When it comes to customer value, in the past it was individual value. The sale of a refrigerator used to be the transfer of the individual value. However, let’s assume that 10,000, 100,000 or even 1 million units of refrigerators are distributed in the 798 Art Zone (Dashanzi Art District) or Chaoyang District, Beijing all of a sudden – what changes will happen as a result? In this case, I can precisely keep track of how much eggs and vegetables are consumed in this area every day, thus turning individual value into group value. Likewise, we will further explain it with a temperature controller. After each household is installed with such a temperature controller, you suddenly find that the value of this temperature controller is no longer limited to solving the temperature control for each household because it has become the regional energy solution. Such solutions have known very well about the specific electricity demand of each household and the total demand of all households in this region for electricity. On such a basis, it can come up with a solution for the local electric power company and the real-time electricity consumption in this region. You will suddenly find that in the future smart business era, the individual value has become the group value, an achievement that is impossible during both the industrial age and the internet era.

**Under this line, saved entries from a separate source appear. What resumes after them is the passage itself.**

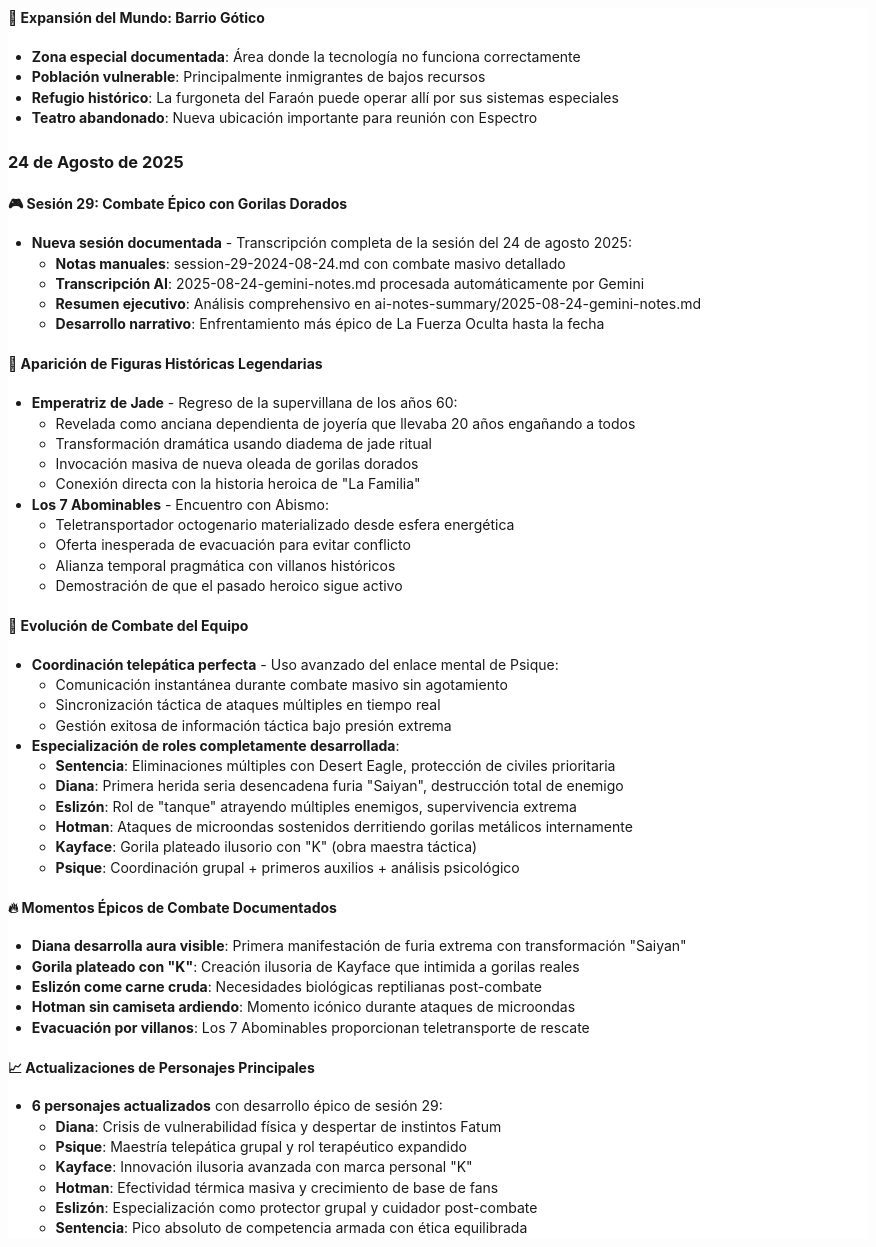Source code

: #### **🏰 Expansión del Mundo: Barrio Gótico**
- **Zona especial documentada**: Área donde la tecnología no funciona correctamente
- **Población vulnerable**: Principalmente inmigrantes de bajos recursos
- **Refugio histórico**: La furgoneta del Faraón puede operar allí por sus sistemas especiales
- **Teatro abandonado**: Nueva ubicación importante para reunión con Espectro

### **24 de Agosto de 2025**

#### **🎮 Sesión 29: Combate Épico con Gorilas Dorados**
- **Nueva sesión documentada** - Transcripción completa de la sesión del 24 de agosto 2025:
  - **Notas manuales**: session-29-2024-08-24.md con combate masivo detallado
  - **Transcripción AI**: 2025-08-24-gemini-notes.md procesada automáticamente por Gemini
  - **Resumen ejecutivo**: Análisis comprehensivo en ai-notes-summary/2025-08-24-gemini-notes.md
  - **Desarrollo narrativo**: Enfrentamiento más épico de La Fuerza Oculta hasta la fecha

#### **👸 Aparición de Figuras Históricas Legendarias**
- **Emperatriz de Jade** - Regreso de la supervillana de los años 60:
  - Revelada como anciana dependienta de joyería que llevaba 20 años engañando a todos
  - Transformación dramática usando diadema de jade ritual
  - Invocación masiva de nueva oleada de gorilas dorados
  - Conexión directa con la historia heroica de "La Familia"
- **Los 7 Abominables** - Encuentro con Abismo:
  - Teletransportador octogenario materializado desde esfera energética  
  - Oferta inesperada de evacuación para evitar conflicto
  - Alianza temporal pragmática con villanos históricos
  - Demostración de que el pasado heroico sigue activo

#### **💪 Evolución de Combate del Equipo**
- **Coordinación telepática perfecta** - Uso avanzado del enlace mental de Psique:
  - Comunicación instantánea durante combate masivo sin agotamiento
  - Sincronización táctica de ataques múltiples en tiempo real
  - Gestión exitosa de información táctica bajo presión extrema
- **Especialización de roles completamente desarrollada**:
  - **Sentencia**: Eliminaciones múltiples con Desert Eagle, protección de civiles prioritaria
  - **Diana**: Primera herida seria desencadena furia "Saiyan", destrucción total de enemigo
  - **Eslizón**: Rol de "tanque" atrayendo múltiples enemigos, supervivencia extrema
  - **Hotman**: Ataques de microondas sostenidos derritiendo gorilas metálicos internamente
  - **Kayface**: Gorila plateado ilusorio con "K" (obra maestra táctica)
  - **Psique**: Coordinación grupal + primeros auxilios + análisis psicológico

#### **🔥 Momentos Épicos de Combate Documentados**
- **Diana desarrolla aura visible**: Primera manifestación de furia extrema con transformación "Saiyan"
- **Gorila plateado con "K"**: Creación ilusoria de Kayface que intimida a gorilas reales
- **Eslizón come carne cruda**: Necesidades biológicas reptilianas post-combate
- **Hotman sin camiseta ardiendo**: Momento icónico durante ataques de microondas
- **Evacuación por villanos**: Los 7 Abominables proporcionan teletransporte de rescate

#### **📈 Actualizaciones de Personajes Principales**
- **6 personajes actualizados** con desarrollo épico de sesión 29:
  - **Diana**: Crisis de vulnerabilidad física y despertar de instintos Fatum
  - **Psique**: Maestría telepática grupal y rol terapéutico expandido  
  - **Kayface**: Innovación ilusoria avanzada con marca personal "K"
  - **Hotman**: Efectividad térmica masiva y crecimiento de base de fans
  - **Eslizón**: Especialización como protector grupal y cuidador post-combate
  - **Sentencia**: Pico absoluto de competencia armada con ética equilibrada
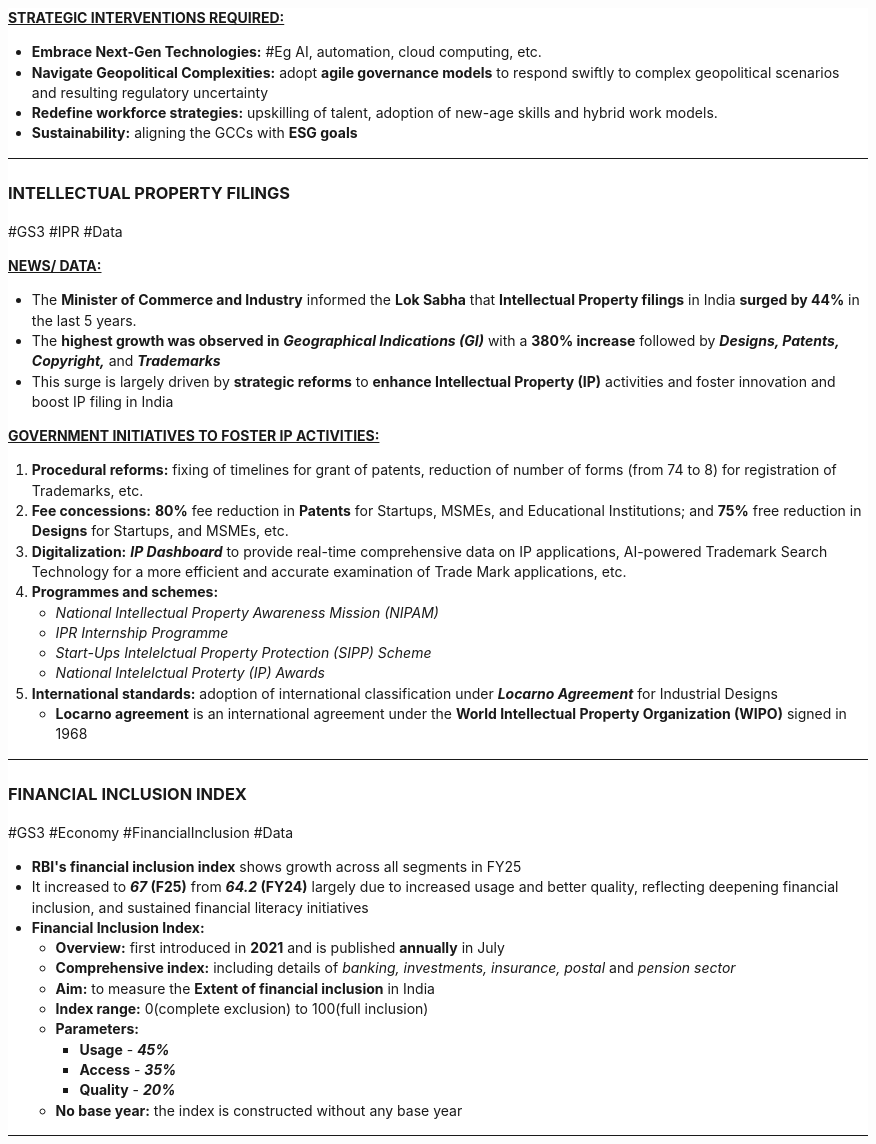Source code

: <b><u>STRATEGIC INTERVENTIONS REQUIRED:</u></b>
- **Embrace Next-Gen Technologies:** #Eg AI, automation, cloud computing, etc.
- **Navigate Geopolitical Complexities:** adopt **agile governance models** to respond swiftly to complex geopolitical scenarios and resulting regulatory uncertainty
- **Redefine workforce strategies:** upskilling of talent, adoption of new-age skills and hybrid work models.
- **Sustainability:** aligning the GCCs with **ESG goals**

---
### **INTELLECTUAL PROPERTY FILINGS**
#GS3 #IPR #Data 

<b><u>NEWS/ DATA:</u></b>
- The **Minister of Commerce and Industry** informed the **Lok Sabha** that **Intellectual Property filings** in India **surged by 44%** in the last 5 years.
- The **highest growth was observed in** ***Geographical Indications (GI)*** with a **380% increase** followed by ***Designs, Patents, Copyright,*** and ***Trademarks***
- This surge is largely driven by **strategic reforms** to **enhance Intellectual Property (IP)** activities and foster innovation and boost IP filing in India

<b><u>GOVERNMENT INITIATIVES TO FOSTER IP ACTIVITIES:</u></b>
1. **Procedural reforms:** fixing of timelines for grant of patents, reduction of number of forms (from 74 to 8) for registration of Trademarks, etc.
2. **Fee concessions:** **80%** fee reduction in **Patents** for Startups, MSMEs, and Educational Institutions; and **75%** free reduction in **Designs** for Startups, and MSMEs, etc.
3. **Digitalization:** ***IP Dashboard*** to provide real-time comprehensive data on IP applications, AI-powered Trademark Search Technology for a more efficient and accurate examination of Trade Mark applications, etc.
4. **Programmes and schemes:** 
	- *National Intellectual Property Awareness Mission (NIPAM)*
	- *IPR Internship Programme*
	- *Start-Ups Intelelctual Property Protection (SIPP) Scheme*
	- *National Intelelctual Proterty (IP) Awards*
5. **International standards:** adoption of international classification under ***Locarno Agreement*** for Industrial Designs
	- **Locarno agreement** is an international agreement under the **World Intellectual Property Organization (WIPO)** signed in 1968

---
### **FINANCIAL INCLUSION INDEX**
#GS3 #Economy #FinancialInclusion #Data 
- **RBI's financial inclusion index** shows growth across all segments in FY25
- It increased to ***67* (F25)** from ***64.2* (FY24)** largely due to increased usage and better quality, reflecting deepening financial inclusion, and sustained financial literacy initiatives
- **Financial Inclusion Index:**
	- **Overview:** first introduced in **2021** and is published **annually** in July
	- **Comprehensive index:** including details of *banking, investments, insurance, postal* and *pension sector*
	- **Aim:** to measure the **Extent of financial inclusion** in India
	- **Index range:** 0(complete exclusion) to 100(full inclusion)
	- **Parameters:**
		- **Usage** - ***45%*** 
		- **Access** - ***35%***
		- **Quality** - ***20%***
	- **No base year:** the index is constructed without any base year
---
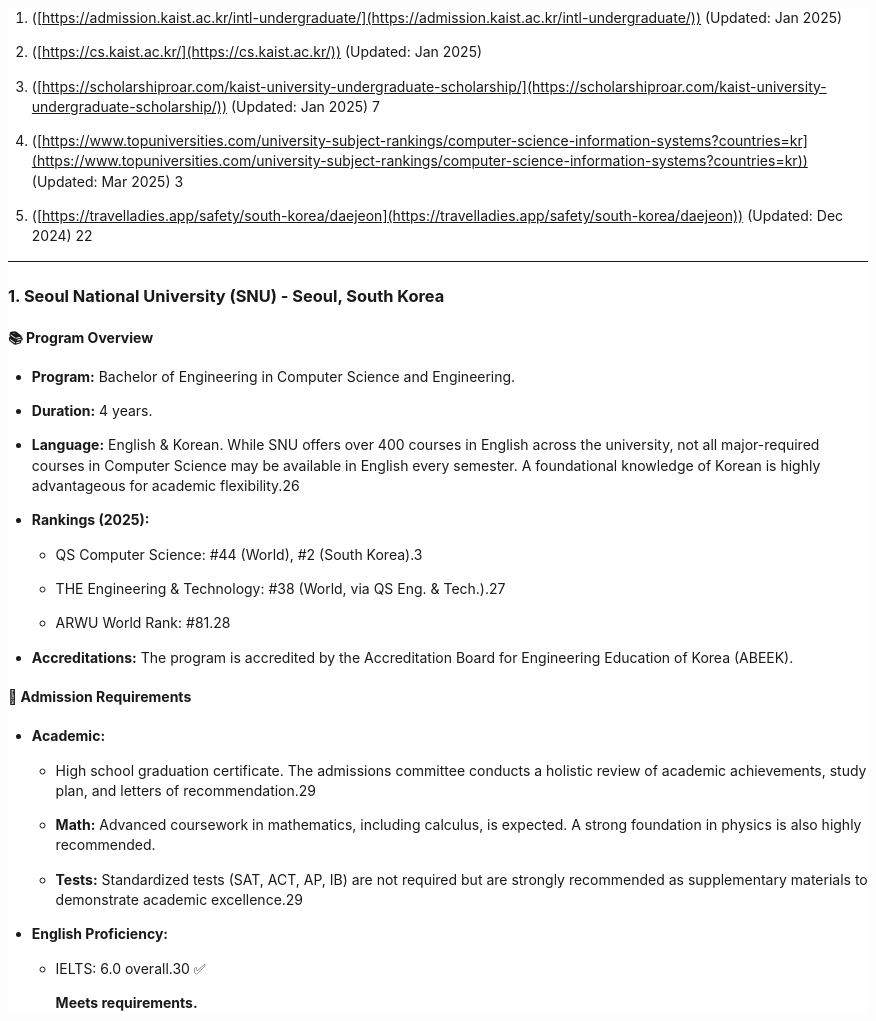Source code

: 1. ([https://admission.kaist.ac.kr/intl-undergraduate/](https://admission.kaist.ac.kr/intl-undergraduate/)) (Updated: Jan 2025)
    
2. ([https://cs.kaist.ac.kr/](https://cs.kaist.ac.kr/)) (Updated: Jan 2025)
    
3. ([https://scholarshiproar.com/kaist-university-undergraduate-scholarship/](https://scholarshiproar.com/kaist-university-undergraduate-scholarship/)) (Updated: Jan 2025) 7
    
4. ([https://www.topuniversities.com/university-subject-rankings/computer-science-information-systems?countries=kr](https://www.topuniversities.com/university-subject-rankings/computer-science-information-systems?countries=kr)) (Updated: Mar 2025) 3
    
5. ([https://travelladies.app/safety/south-korea/daejeon](https://travelladies.app/safety/south-korea/daejeon)) (Updated: Dec 2024) 22
    

---

### 1. Seoul National University (SNU) - Seoul, South Korea

#### 📚 Program Overview

- **Program:** Bachelor of Engineering in Computer Science and Engineering.
    
- **Duration:** 4 years.
    
- **Language:** English & Korean. While SNU offers over 400 courses in English across the university, not all major-required courses in Computer Science may be available in English every semester. A foundational knowledge of Korean is highly advantageous for academic flexibility.26
    
- **Rankings (2025):**
    
    - QS Computer Science: #44 (World), #2 (South Korea).3
        
    - THE Engineering & Technology: #38 (World, via QS Eng. & Tech.).27
        
    - ARWU World Rank: #81.28
        
- **Accreditations:** The program is accredited by the Accreditation Board for Engineering Education of Korea (ABEEK).
    

#### 📝 Admission Requirements

- **Academic:**
    
    - High school graduation certificate. The admissions committee conducts a holistic review of academic achievements, study plan, and letters of recommendation.29
        
    - **Math:** Advanced coursework in mathematics, including calculus, is expected. A strong foundation in physics is also highly recommended.
        
    - **Tests:** Standardized tests (SAT, ACT, AP, IB) are not required but are strongly recommended as supplementary materials to demonstrate academic excellence.29
        
- **English Proficiency:**
    
    - IELTS: 6.0 overall.30 ✅
        
        **Meets requirements.**
        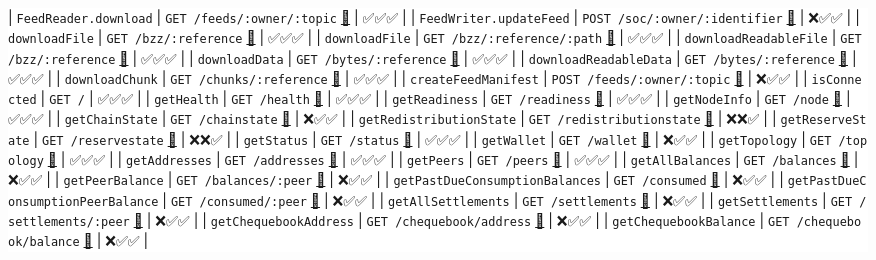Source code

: | `FeedReader.download`                | `GET /feeds/:owner/:topic` [🔗](https://docs.ethswarm.org/api/#tag/Feed/paths/~1feeds~1%7Bowner%7D~1%7Btopic%7D/get)                                     | ✅✅✅   |
| `FeedWriter.updateFeed`              | `POST /soc/:owner/:identifier` [🔗](https://docs.ethswarm.org/api/#tag/Single-owner-chunk/paths/~1soc~1%7Bowner%7D~1%7Bid%7D/post)                       | ❌✅✅   |
| `downloadFile`                       | `GET /bzz/:reference` [🔗](https://docs.ethswarm.org/api/#tag/BZZ/paths/~1bzz~1%7Breference%7D/get)                                                      | ✅✅✅   |
| `downloadFile`                       | `GET /bzz/:reference/:path` [🔗](https://docs.ethswarm.org/api/#tag/BZZ/paths/~1bzz~1%7Breference%7D~1%7Bpath%7D/get)                                    | ✅✅✅   |
| `downloadReadableFile`               | `GET /bzz/:reference` [🔗](https://docs.ethswarm.org/api/#tag/BZZ/paths/~1bzz~1%7Breference%7D/get)                                                      | ✅✅✅   |
| `downloadData`                       | `GET /bytes/:reference` [🔗](https://docs.ethswarm.org/api/#tag/Bytes/paths/~1bytes~1%7Breference%7D/get)                                                | ✅✅✅   |
| `downloadReadableData`               | `GET /bytes/:reference` [🔗](https://docs.ethswarm.org/api/#tag/Bytes/paths/~1bytes~1%7Breference%7D/get)                                                | ✅✅✅   |
| `downloadChunk`                      | `GET /chunks/:reference` [🔗](https://docs.ethswarm.org/api/#tag/Chunk/paths/~1chunks~1%7Baddress%7D/get)                                                | ✅✅✅   |
| `createFeedManifest`                 | `POST /feeds/:owner/:topic` [🔗](https://docs.ethswarm.org/api/#tag/Feed/paths/~1feeds~1%7Bowner%7D~1%7Btopic%7D/post)                                   | ❌✅✅   |
| `isConnected`                        | `GET /`                                                                                                                                                  | ✅✅✅   |
| `getHealth`                          | `GET /health` [🔗](https://docs.ethswarm.org/api/#tag/Status/paths/~1health/get)                                                                         | ✅✅✅   |
| `getReadiness`                       | `GET /readiness` [🔗](https://docs.ethswarm.org/api/#tag/Status/paths/~1readiness/get)                                                                   | ✅✅✅   |
| `getNodeInfo`                        | `GET /node` [🔗](https://docs.ethswarm.org/api/#tag/Status/paths/~1node/get)                                                                             | ✅✅✅   |
| `getChainState`                      | `GET /chainstate` [🔗](https://docs.ethswarm.org/api/#tag/Status/paths/~1chainstate/get)                                                                 | ❌✅✅   |
| `getRedistributionState`             | `GET /redistributionstate` [🔗](https://docs.ethswarm.org/api/#tag/RedistributionState/paths/~1redistributionstate/get)                                  | ❌❌✅   |
| `getReserveState`                    | `GET /reservestate` [🔗](https://docs.ethswarm.org/api/#tag/Status/paths/~1reservestate/get)                                                             | ❌❌✅   |
| `getStatus`                          | `GET /status` [🔗](https://docs.ethswarm.org/api/#tag/Node-Status/paths/~1status/get)                                                                    | ✅✅✅   |
| `getWallet`                          | `GET /wallet` [🔗](https://docs.ethswarm.org/api/#tag/Wallet/paths/~1wallet/get)                                                                         | ❌✅✅   |
| `getTopology`                        | `GET /topology` [🔗](https://docs.ethswarm.org/api/#tag/Connectivity/paths/~1topology/get)                                                               | ✅✅✅   |
| `getAddresses`                       | `GET /addresses` [🔗](https://docs.ethswarm.org/api/#tag/Connectivity/paths/~1addresses/get)                                                             | ✅✅✅   |
| `getPeers`                           | `GET /peers` [🔗](https://docs.ethswarm.org/api/#tag/Connectivity/paths/~1peers/get)                                                                     | ✅✅✅   |
| `getAllBalances`                     | `GET /balances` [🔗](https://docs.ethswarm.org/api/#tag/Balance/paths/~1balances/get)                                                                    | ❌✅✅   |
| `getPeerBalance`                     | `GET /balances/:peer` [🔗](https://docs.ethswarm.org/api/#tag/Balance/paths/~1balances~1%7Baddress%7D/get)                                               | ❌✅✅   |
| `getPastDueConsumptionBalances`      | `GET /consumed` [🔗](https://docs.ethswarm.org/api/#tag/Balance/paths/~1consumed/get)                                                                    | ❌✅✅   |
| `getPastDueConsumptionPeerBalance`   | `GET /consumed/:peer` [🔗](https://docs.ethswarm.org/api/#tag/Balance/paths/~1consumed~1%7Baddress%7D/get)                                               | ❌✅✅   |
| `getAllSettlements`                  | `GET /settlements` [🔗](https://docs.ethswarm.org/api/#tag/Settlements/paths/~1settlements/get)                                                          | ❌✅✅   |
| `getSettlements`                     | `GET /settlements/:peer` [🔗](https://docs.ethswarm.org/api/#tag/Settlements/paths/~1settlements~1%7Baddress%7D/get)                                     | ❌✅✅   |
| `getChequebookAddress`               | `GET /chequebook/address` [🔗](https://docs.ethswarm.org/api/#tag/Chequebook/paths/~1chequebook~1address/get)                                            | ❌✅✅   |
| `getChequebookBalance`               | `GET /chequebook/balance` [🔗](https://docs.ethswarm.org/api/#tag/Chequebook/paths/~1chequebook~1balance/get)                                            | ❌✅✅   |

Customer relationships have been transformed from a one-time transaction into a lasting relationship. In the future smart business era, the connection between product and customer is continuous, ubiquitous and always online. Today, the smartphone is the first intelligent product that is always online. In the future, other automated products will always be online. And this means that our relationship with customers is a lasting relationship instead of one-time trading one. Today, the above examples of both refrigerator and temperature controller show that such relationship has transformed a product’s physical attribute into a kind of data management. For example, the storage function of a refrigerator has become a health solution. Due to the development of data, cooperation across industries is developing at an unprecedented rate.
In regard to the changes in an organization in the era of industrialization, we clearly know that organizations are in various forms such as a functional system and a business division system. However, all of a sudden these forms in an organization transform into distributed platforms and small front desks. Take Uber as an example. With small number of staff, it can perform works for a whole city. The current sharing economy we are talking about is in essence of resources sharing, in which these organizations become virtual. With the front-end, individuals or businesses owning resources can be affiliated to a large platform, serving as front desks of the platform. As a result, an organization's collaborative costs will be greatly reduced, and in the future organizations will become extremely virtual. In this sense, fundamental changes are happening to products, industries, organizations, markets and competition.
On the whole, intelligent business is not only changing our lives, but also some of our industries. It is fundamentally changing our business logic.